Subdivision surfaces integrated in a CAD system

The main roadblock that has limited the usage of subdivision surfaces in computer-aided design (CAD) systems is the lack of quality and precision that a model must achieve for being suitable in the engineering and manufacturing phases of design. The second roadblock concerns the integration into the modeling workflows, that, for engineering purposes, means providing a precise and controlled way of defining and editing models possibly composed of different geometric representations. This paper documents the experience in the context of a European project whose goal was the integration of subdivision surfaces in a CAD system. To this aim, a new CAD system paradigm with an extensible geometric kernel is introduced, where any new shape description can be integrated through the two successive steps of parameterization and evaluation, and a hybrid boundary representation is used to easily model different kinds of shapes. In this way, the newly introduced geometric description automatically inherits any pre-existing CAD tools, and it can interact in a natural way with the other geometric representations supported by the CAD system.

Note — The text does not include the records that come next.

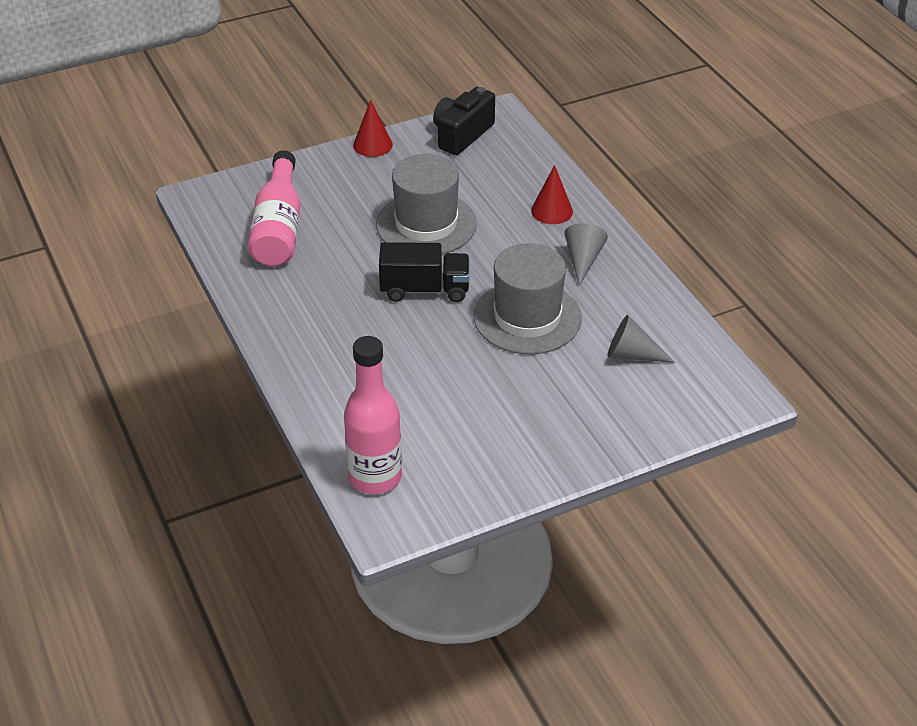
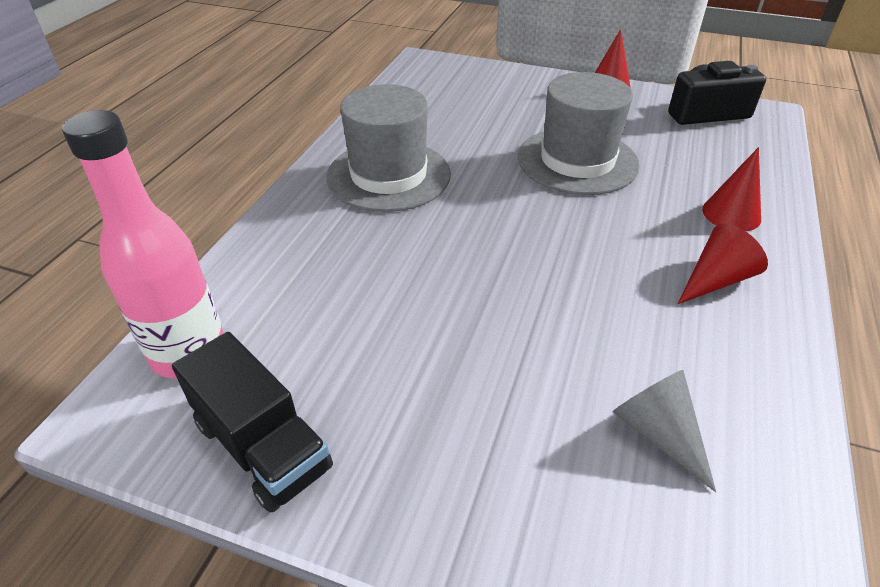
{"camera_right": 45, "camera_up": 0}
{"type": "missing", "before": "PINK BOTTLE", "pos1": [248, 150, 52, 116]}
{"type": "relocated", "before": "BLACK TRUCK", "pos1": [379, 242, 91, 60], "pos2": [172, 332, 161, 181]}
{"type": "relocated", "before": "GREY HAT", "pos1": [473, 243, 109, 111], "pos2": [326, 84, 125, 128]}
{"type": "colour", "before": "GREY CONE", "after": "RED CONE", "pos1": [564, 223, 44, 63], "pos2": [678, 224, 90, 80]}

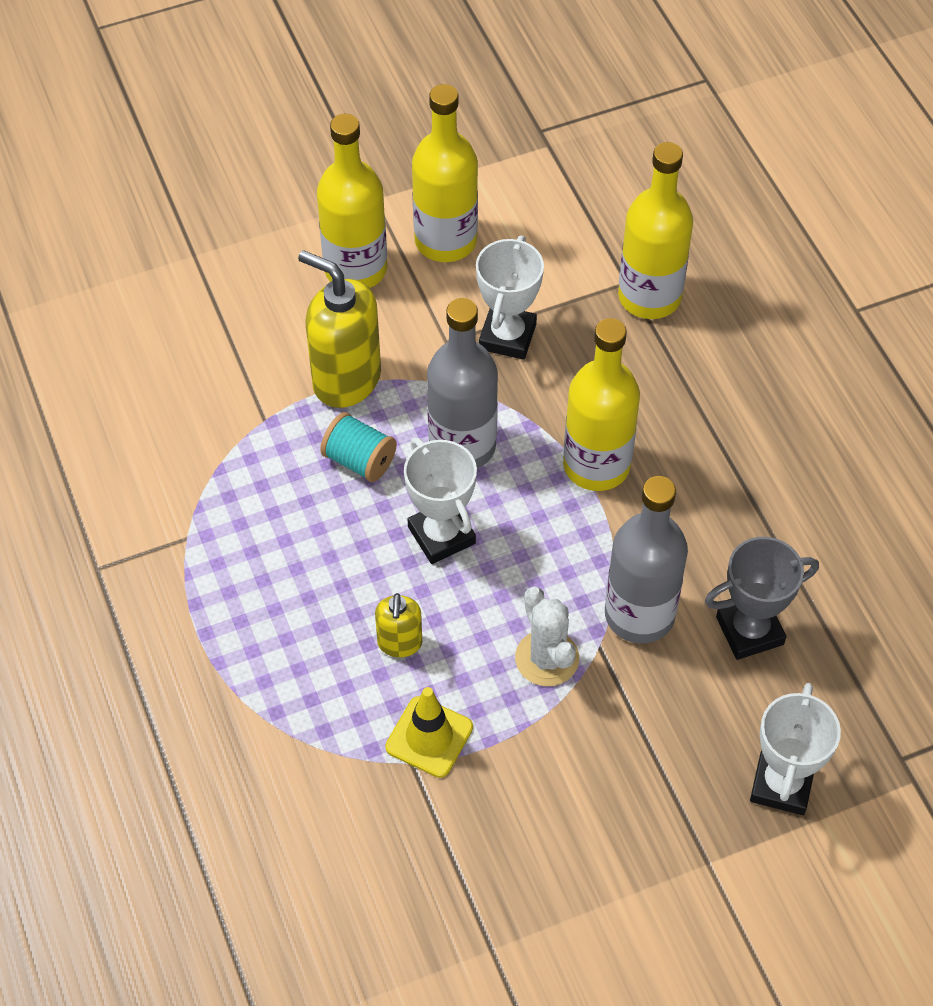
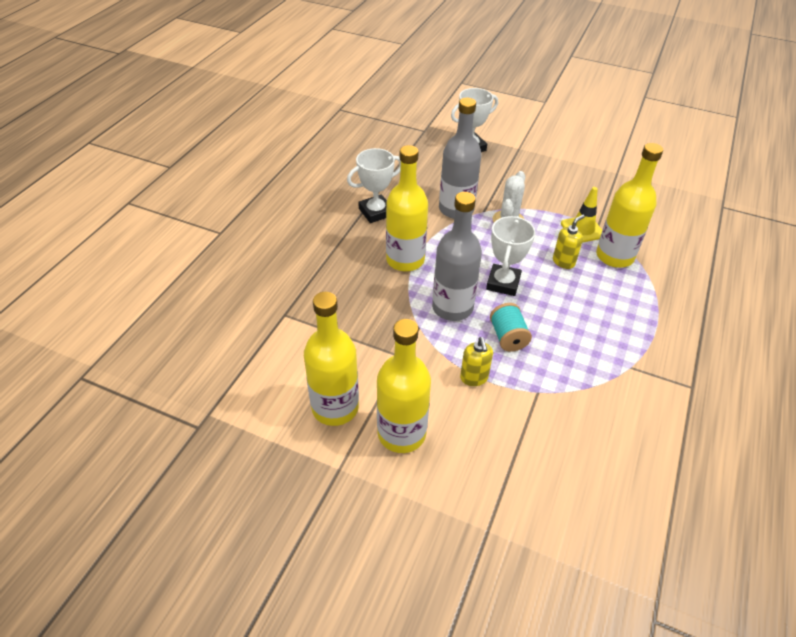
{"camera_right": -135, "camera_up": -10}
{"type": "size", "before": "YELLOW SOAP DISPENSER", "pos1": [298, 250, 83, 158], "pos2": [460, 337, 33, 49], "scale": 0.53}
{"type": "relocated", "before": "WHITE TROPHY", "pos1": [476, 236, 68, 124], "pos2": [347, 148, 54, 75]}
{"type": "relocated", "before": "YELLOW BOTTLE", "pos1": [618, 142, 75, 177], "pos2": [596, 143, 67, 125]}
{"type": "missing", "before": "GREY TROPHY", "pos1": [705, 537, 114, 123]}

To overcome the irregular behavior of subdivision surfaces in the neighborhood of extraordinary points, we locally modify the limit surface of the subdivision scheme so as to tune the analytic properties without affecting its geometric shape. Such correction is inspired by the polynomial blending approach in Levin (2006) and Zorin (2006), which we extend in some aspects and generalize to multipatch surfaces evaluable at arbitrary parameter values. Some modeling examples will demonstrate the benefits of the proposed integration, and some tests will confirm the effectiveness of the proposed local correction patching method.